Вариант сознания... ч. 103

                Красный  дьявол
Если внимательно  почитать Чехова,  то в  его  произведениях обнаружится присутствие  дьявола  как  надличностной силы;  дьявол  невидим,  но его появление  в  нашем мире обозначено красными глазами. О  дьяволе напоминали Чехову красные огни пожаров на  Сахалине;  в  рассказе  «Случай  из практики»  красные огни фабрики представляются  герою знаком  инфернальной силы.  Если во времена  Чехова  дьявол был  скорее художественным символом  зла,  то в  веке  ХХ-м  разгул дьявольского  вмешательства  в  дела  людей  обозначен  горами трупов,  сожженных ипритом в  первую мировую войну,  и  миллионными гекатомбами  гражданской войны  в  России. 
Осознавали  ли  большевики    свою  причастность к  всемирному  злу?  Вероятно,  осознавали. В  дневниковой  записи   замечательного русского композитора  Георгия  Свиридова  от 21  ноября  1981  года  читаю:  «Первый  сатирический  журнал, который  издавался в   России  после установления  советской  власти,  начал выходить в  1918 году. Он назывался  «Красный  дьявол».
«Очень красноречивое  название», - иронично  прокомментировал  Георгий Васильевич.  Добавлю,  что в  1920 году на улицах покинутого белогвардейцами Севастополя первым  появился  броневик большевиков под названием «Антихрист». Свою повесть о похождениях  Чичикова по  городам  советской  России Михаил Булгаков  назвал соответственно:  «Дьяволиада». Булгаков подарил   книгу Марии Павловне Чеховой,  на которой  богобоязненная  сестра  великого писателя начертала: книгу не выдавать…
16 августа  2007.
                * * *
                Звездный  скальпель
Середина  августа. Все  то же,   что  в июне  или июле:   по утрам   солдаты   поют под  барабан,   днем одолевает жара,  к вечеру  на  небо  выползают   робкие  облака,  и только сухой  стук  яблок  в саду  вносит  грустную  нотку.  Скоро  лету конец…
 Я  в отпуске  с начала  июля.  Привык   к дачному  распорядку:  утром  - работа на компьютере,  набиваю очередную книгу, днем -  приглядываю за  мастерами,  которые   отливают  бетонную площадку,  вечером,  вытянув  ноги,  сижу на  деревянном  диванчике в саду и посматриваю в  небо. По  небу,  невинному  и  ясному,   протянулось прозрачное  облако -  розовое  фламинго с  зыбкой  шеей в половину  небосвода.  На  светлом  фоне зигзагами летают  пузатые  стрекозы,  которые    появились вдруг,  неведомо откуда и зачем. Днем  хороводятся   пестрые  бабочки,  а вечером -  вот эти странные стрекозы.

# ПОКАЗАННЫЕ ЗАПИСИ
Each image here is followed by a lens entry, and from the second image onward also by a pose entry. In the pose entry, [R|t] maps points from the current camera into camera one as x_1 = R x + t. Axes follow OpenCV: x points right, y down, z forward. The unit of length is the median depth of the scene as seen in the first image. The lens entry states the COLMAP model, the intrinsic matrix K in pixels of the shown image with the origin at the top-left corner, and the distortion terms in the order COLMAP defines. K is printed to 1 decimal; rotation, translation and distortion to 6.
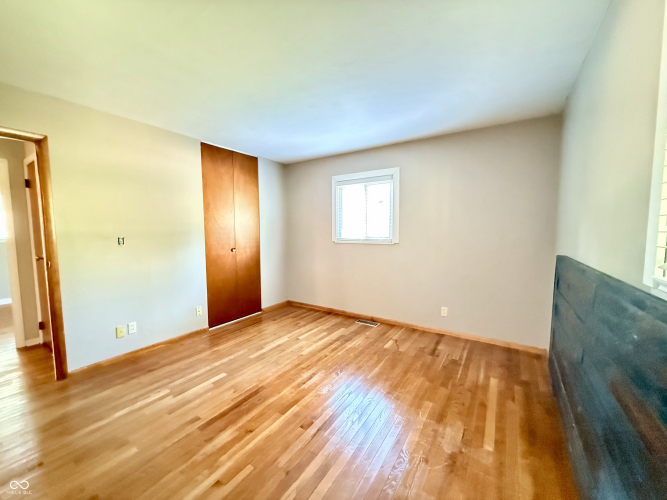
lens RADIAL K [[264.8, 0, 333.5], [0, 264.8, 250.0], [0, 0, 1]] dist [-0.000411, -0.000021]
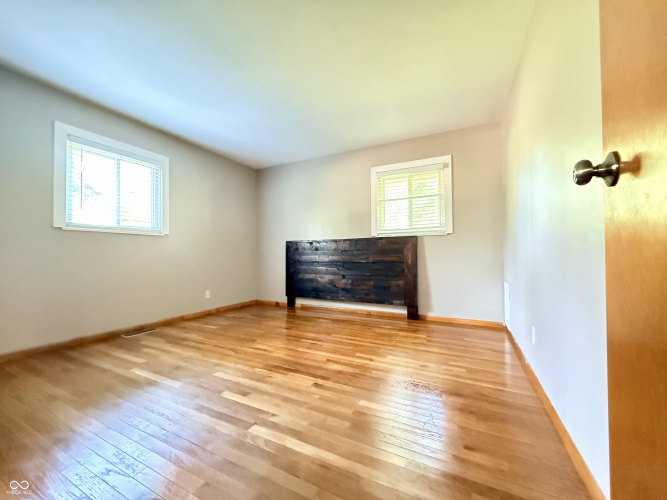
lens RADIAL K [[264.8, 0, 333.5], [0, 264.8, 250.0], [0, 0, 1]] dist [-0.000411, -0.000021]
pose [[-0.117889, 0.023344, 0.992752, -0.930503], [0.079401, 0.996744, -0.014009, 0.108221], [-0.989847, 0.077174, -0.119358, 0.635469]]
* * *
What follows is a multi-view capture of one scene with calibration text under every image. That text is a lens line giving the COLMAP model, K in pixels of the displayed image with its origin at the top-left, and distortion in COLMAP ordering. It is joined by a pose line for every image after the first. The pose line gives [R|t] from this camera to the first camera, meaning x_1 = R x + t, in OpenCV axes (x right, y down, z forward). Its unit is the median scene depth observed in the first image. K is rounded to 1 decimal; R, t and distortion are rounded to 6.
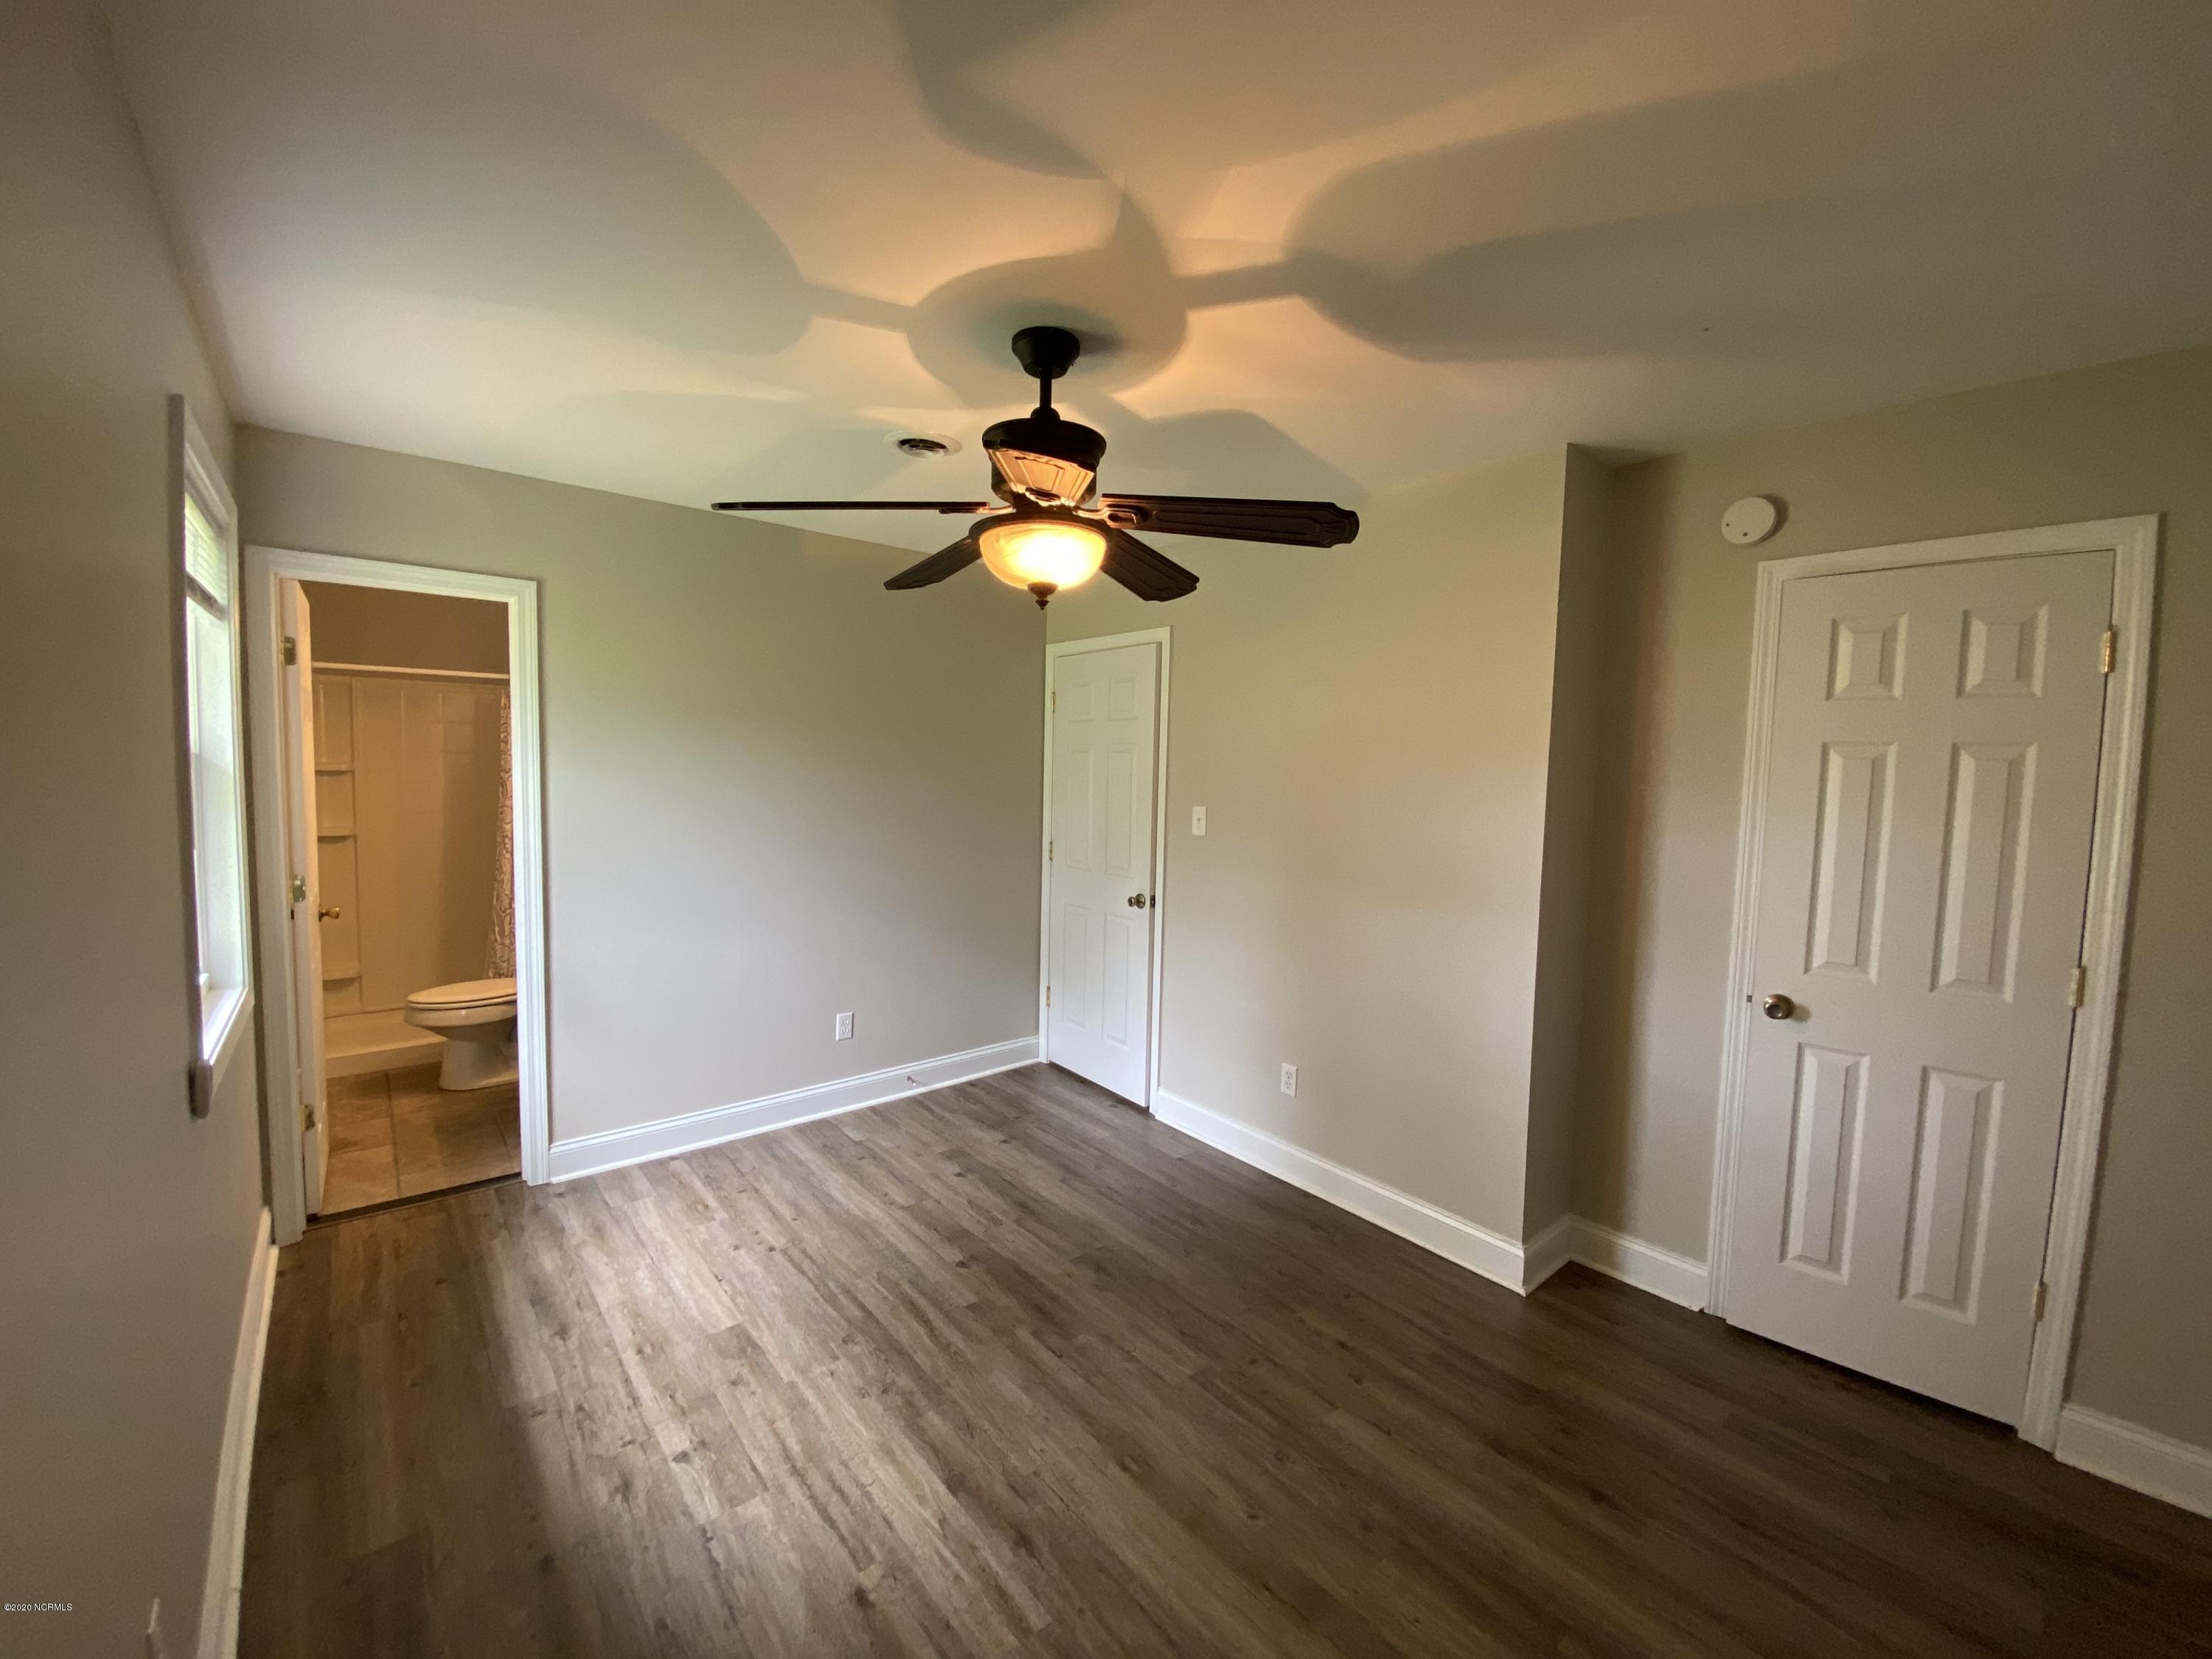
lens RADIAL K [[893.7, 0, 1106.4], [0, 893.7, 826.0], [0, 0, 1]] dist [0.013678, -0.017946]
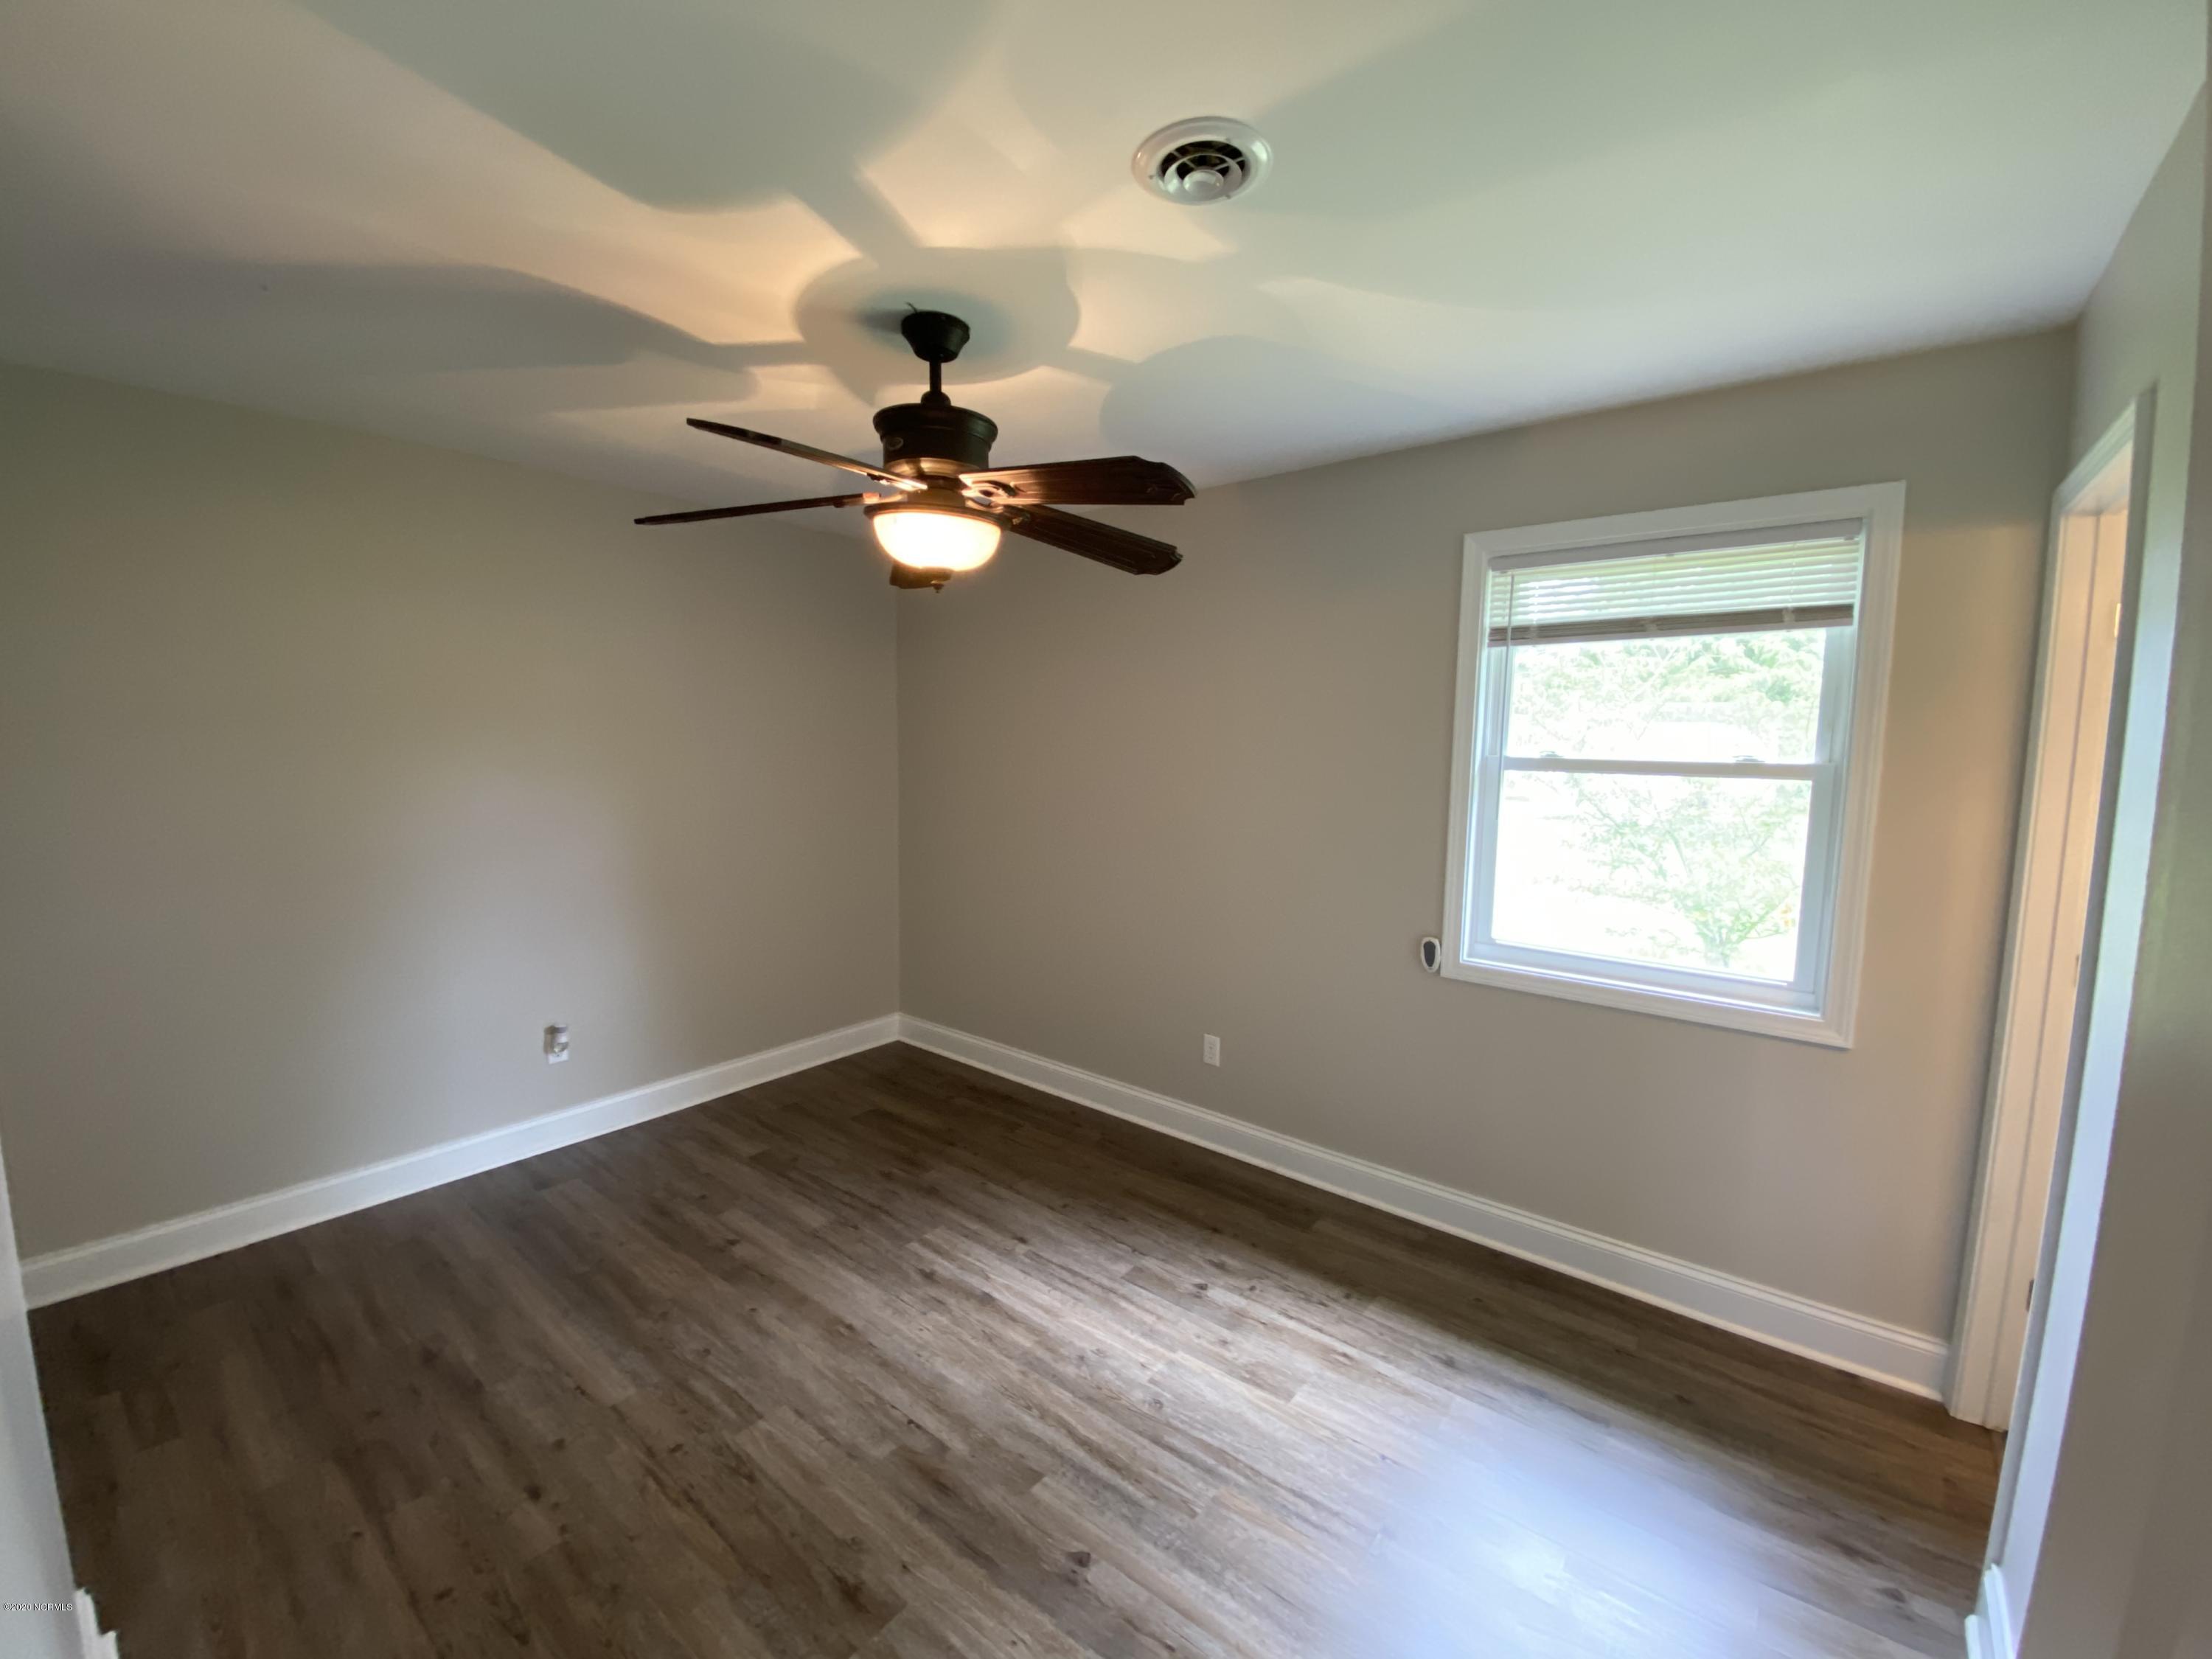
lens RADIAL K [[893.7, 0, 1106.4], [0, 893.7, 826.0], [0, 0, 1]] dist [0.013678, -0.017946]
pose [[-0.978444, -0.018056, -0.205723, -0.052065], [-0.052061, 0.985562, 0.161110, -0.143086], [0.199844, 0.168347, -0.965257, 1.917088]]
* * *
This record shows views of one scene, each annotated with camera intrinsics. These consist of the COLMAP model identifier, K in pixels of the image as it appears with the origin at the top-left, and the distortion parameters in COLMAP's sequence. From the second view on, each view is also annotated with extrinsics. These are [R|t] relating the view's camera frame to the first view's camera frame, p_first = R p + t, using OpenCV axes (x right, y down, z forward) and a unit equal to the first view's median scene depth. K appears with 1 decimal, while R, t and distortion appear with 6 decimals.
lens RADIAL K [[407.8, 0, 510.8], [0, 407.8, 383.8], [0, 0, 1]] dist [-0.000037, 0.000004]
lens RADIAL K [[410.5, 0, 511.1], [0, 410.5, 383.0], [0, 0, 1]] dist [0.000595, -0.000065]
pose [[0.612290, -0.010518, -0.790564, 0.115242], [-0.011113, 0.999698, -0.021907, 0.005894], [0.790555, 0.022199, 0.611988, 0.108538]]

# ПО ЭТИМ ДАННЫМ
1. Как, судя по отрывку, назывался броневик большевиков, который первым появился в 1920 году на улицах Севастополя?
2. Выпишите из записей все строки, где встречается слово "COLMAP". Регистр букв учитывается.
Отрывок и записи между собой никак не связаны.

# ОТВЕТЫ К ЗАДАНИЯМ
1. «Антихрист».

2.
Each image here is followed by a lens entry, and from the second image onward also by a pose entry. In the pose entry, [R|t] maps points from the current camera into camera one as x_1 = R x + t. Axes follow OpenCV: x points right, y down, z forward. The unit of length is the median depth of the scene as seen in the first image. The lens entry states the COLMAP model, the intrinsic matrix K in pixels of the shown image with the origin at the top-left corner, and the distortion terms in the order COLMAP defines. K is printed to 1 decimal; rotation, translation and distortion to 6.
What follows is a multi-view capture of one scene with calibration text under every image. That text is a lens line giving the COLMAP model, K in pixels of the displayed image with its origin at the top-left, and distortion in COLMAP ordering. It is joined by a pose line for every image after the first. The pose line gives [R|t] from this camera to the first camera, meaning x_1 = R x + t, in OpenCV axes (x right, y down, z forward). Its unit is the median scene depth observed in the first image. K is rounded to 1 decimal; R, t and distortion are rounded to 6.
This record shows views of one scene, each annotated with camera intrinsics. These consist of the COLMAP model identifier, K in pixels of the image as it appears with the origin at the top-left, and the distortion parameters in COLMAP's sequence. From the second view on, each view is also annotated with extrinsics. These are [R|t] relating the view's camera frame to the first view's camera frame, p_first = R p + t, using OpenCV axes (x right, y down, z forward) and a unit equal to the first view's median scene depth. K appears with 1 decimal, while R, t and distortion appear with 6 decimals.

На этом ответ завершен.